» **Consigne de travail**
Citez mot pour mot le passage du texte sur l'essai Flic qui commence à « De quoi parle Flic, tout » et se termine à « dans son domaine. ».

De quoi parle Flic, tout simplement, et comment ?

D’abord, pourquoi avoir lu un tel essai d’ailleurs ? Lassen Sie mich erklären : Le Tigre adore passer toute sorte de concours, dont celui de commissaire (je n’en dirai pas plus). Or une fois admissible il y a des oraux, et le président du jury n’est autre que Mme Monteil. Alors tant qu’à être en mesure de glisser de subliminales remarques pendant un oral, c’est bon à prendre.

Ensuite, qui est donc Martine ? Une des premières femmes ayant réussi le concours de commissaire de police, à diriger des brigades souvent réservées aux hommes (stups, mœurs, BRB en particulier), puis préfet de la zone de défense de Paris. Parcours quasiment parfait d’une femme déterminée et forcément talentueuse dans son domaine.

Ainsi, la « super flic », exposant rapidement les raisons de son entrée dans le corps de commandement de la police, poursuivra par sa brillante évolution dans le métier et les nombreuses affaires qu’elle et son équipe ont eu à affronter. Solitude, solidarité, mais aussi guerre entre services, tout cela colle assez bien avec l’idée qu’on pourrait légitimement avoir du métier.

» **Données fournies**
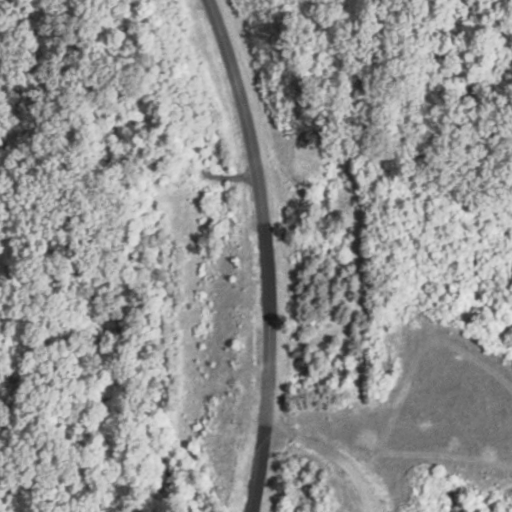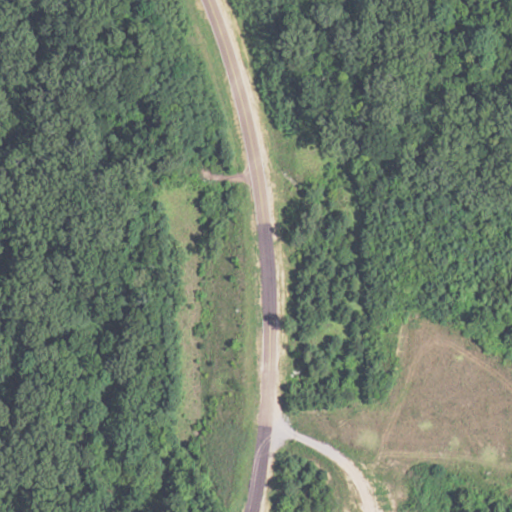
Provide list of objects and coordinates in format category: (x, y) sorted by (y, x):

» **Réponse rédigée**
De quoi parle Flic, tout simplement, et comment ?

D’abord, pourquoi avoir lu un tel essai d’ailleurs ? Lassen Sie mich erklären : Le Tigre adore passer toute sorte de concours, dont celui de commissaire (je n’en dirai pas plus). Or une fois admissible il y a des oraux, et le président du jury n’est autre que Mme Monteil. Alors tant qu’à être en mesure de glisser de subliminales remarques pendant un oral, c’est bon à prendre.

Ensuite, qui est donc Martine ? Une des premières femmes ayant réussi le concours de commissaire de police, à diriger des brigades souvent réservées aux hommes (stups, mœurs, BRB en particulier), puis préfet de la zone de défense de Paris. Parcours quasiment parfait d’une femme déterminée et forcément talentueuse dans son domaine.